DIRECTIVE 1
Please reproduce a part of the CEO discussion below word for word, starting with "And, I believe" and going on through "to this theory.".
DIRECTIVE 2
According to the opening comment of the CEO discussion below, why is it very hard for a startup to succeed when someone other than the CEO directs the product? Answer in one to three sentences.
DIRECTIVE 3
In the CEO discussion below, what did mancjew come to realize comes first, after initially thinking it was product?

PROVIDED PASSAGE
========================================================================
And, I believe that it is very, very hard for a startup to succeed when
someone beyond the CEO is directing the product. That means the CEO is
managing someone else's creation.

I look to Google's return to product management running the company as
critical to that company's success. And I think Zuck and Jobs are also
testaments to this theory.

------
mancjew
When I first developing my startup I thought it was product first, but I soon
realized it's customer first. CEO should give a high level direction of the
company, connect with customers and feedback to the team. Sure he/she might
give their opinions to the pixel level but that's not their primary job. If
you're so hung up on building a great product as a CEO without spending enough
time to validate with the market, you're wasting your time.

------
ForrestN
This could be reframed as a debate between the usefulness of different CEO
archetypes. I might agree, especially for tech companies (I assume that's what
the author means by "Startups"), that the visionary product designer CEO is a
very effective one, especially at the beginning. But depending on the company,
other archetypes can become at least as useful: the skillful manager, who
hires all the right people and maximizes their utility; the
negotiator/competitor/strategist who reads the market, plays the press and
out-maneuvers other companies; the spokesman marketer who makes the case for
his product to the world.

Also, people should realize that Jobs is great at all of these skills, in part
because he's a genius but also because he's just really experienced.

------
drewcoo
Two topics:

The guy focuses on his strengths. Good on him. Not everyone should be him.
Talk about that or don't.

This is linkbait. CEOs should post linkbait. Discuss?

------
dustingetz
dude, your job is to be everything. so yeah, if the pixels are wrong, it's
your fault and you have to fix it, but probably not by diving into CSS. its
your job to go hire someone that is better than you at UX so you can fix the
stuff only a CEO can fix.

[http://bhorowitz.com/2010/05/30/how-andreessen-horowitz-
eval...](http://bhorowitz.com/2010/05/30/how-andreessen-horowitz-evaluates-
ceos/)

------
ebaysucks
Viewpoint: People = Generalizing their own experience

------
kirillzubovsky
Agree.
========================================================================
RECORDS SHOWN
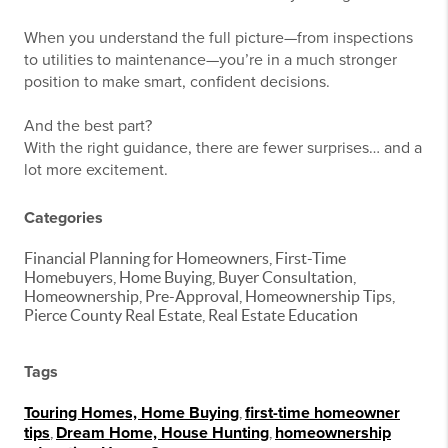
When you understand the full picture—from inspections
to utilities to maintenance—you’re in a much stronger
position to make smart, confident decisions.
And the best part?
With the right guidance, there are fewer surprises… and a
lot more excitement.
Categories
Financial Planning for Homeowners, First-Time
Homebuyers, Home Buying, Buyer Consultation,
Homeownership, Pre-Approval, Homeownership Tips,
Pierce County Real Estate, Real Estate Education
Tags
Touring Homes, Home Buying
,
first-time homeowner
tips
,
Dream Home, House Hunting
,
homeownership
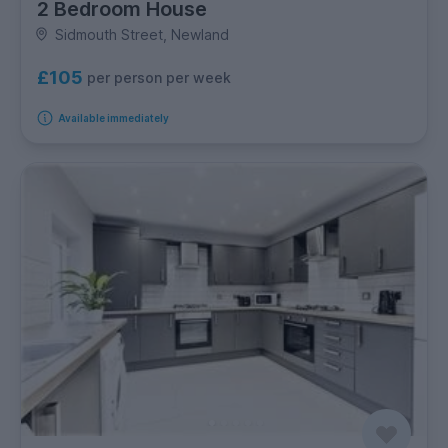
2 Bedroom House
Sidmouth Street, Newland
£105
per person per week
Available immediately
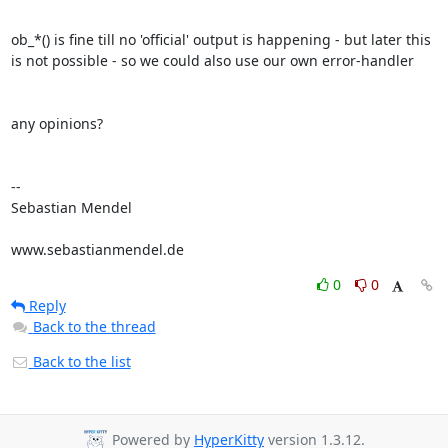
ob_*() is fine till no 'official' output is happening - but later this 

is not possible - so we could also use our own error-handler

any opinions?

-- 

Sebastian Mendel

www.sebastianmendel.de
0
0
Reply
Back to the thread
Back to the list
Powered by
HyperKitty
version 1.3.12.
========================================================================
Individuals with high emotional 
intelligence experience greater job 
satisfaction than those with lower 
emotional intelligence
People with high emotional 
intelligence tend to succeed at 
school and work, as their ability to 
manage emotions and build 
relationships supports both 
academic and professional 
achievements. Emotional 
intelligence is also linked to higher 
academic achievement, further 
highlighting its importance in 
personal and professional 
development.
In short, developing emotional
========================================================================
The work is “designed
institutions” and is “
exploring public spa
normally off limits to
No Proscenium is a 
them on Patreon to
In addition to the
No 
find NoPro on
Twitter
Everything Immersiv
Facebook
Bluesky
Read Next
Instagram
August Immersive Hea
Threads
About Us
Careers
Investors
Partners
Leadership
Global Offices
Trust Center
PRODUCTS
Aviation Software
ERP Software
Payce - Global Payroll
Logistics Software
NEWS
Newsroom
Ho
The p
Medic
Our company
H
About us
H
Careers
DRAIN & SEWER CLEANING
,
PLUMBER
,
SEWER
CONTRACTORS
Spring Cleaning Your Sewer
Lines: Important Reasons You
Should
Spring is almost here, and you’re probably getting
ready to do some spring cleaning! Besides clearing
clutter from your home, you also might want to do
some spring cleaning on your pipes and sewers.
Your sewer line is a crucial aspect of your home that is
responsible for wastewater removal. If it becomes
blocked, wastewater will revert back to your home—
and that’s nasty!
========================================================================
ANSWER BOX 1
And, I believe that it is very, very hard for a startup to succeed when
someone beyond the CEO is directing the product. That means the CEO is
managing someone else's creation.

I look to Google's return to product management running the company as
critical to that company's success. And I think Zuck and Jobs are also
testaments to this theory.

ANSWER BOX 2
The commenter says that when someone beyond the CEO directs the product, the CEO ends up managing someone else's creation.

ANSWER BOX 3
Mancjew realized it's customer first.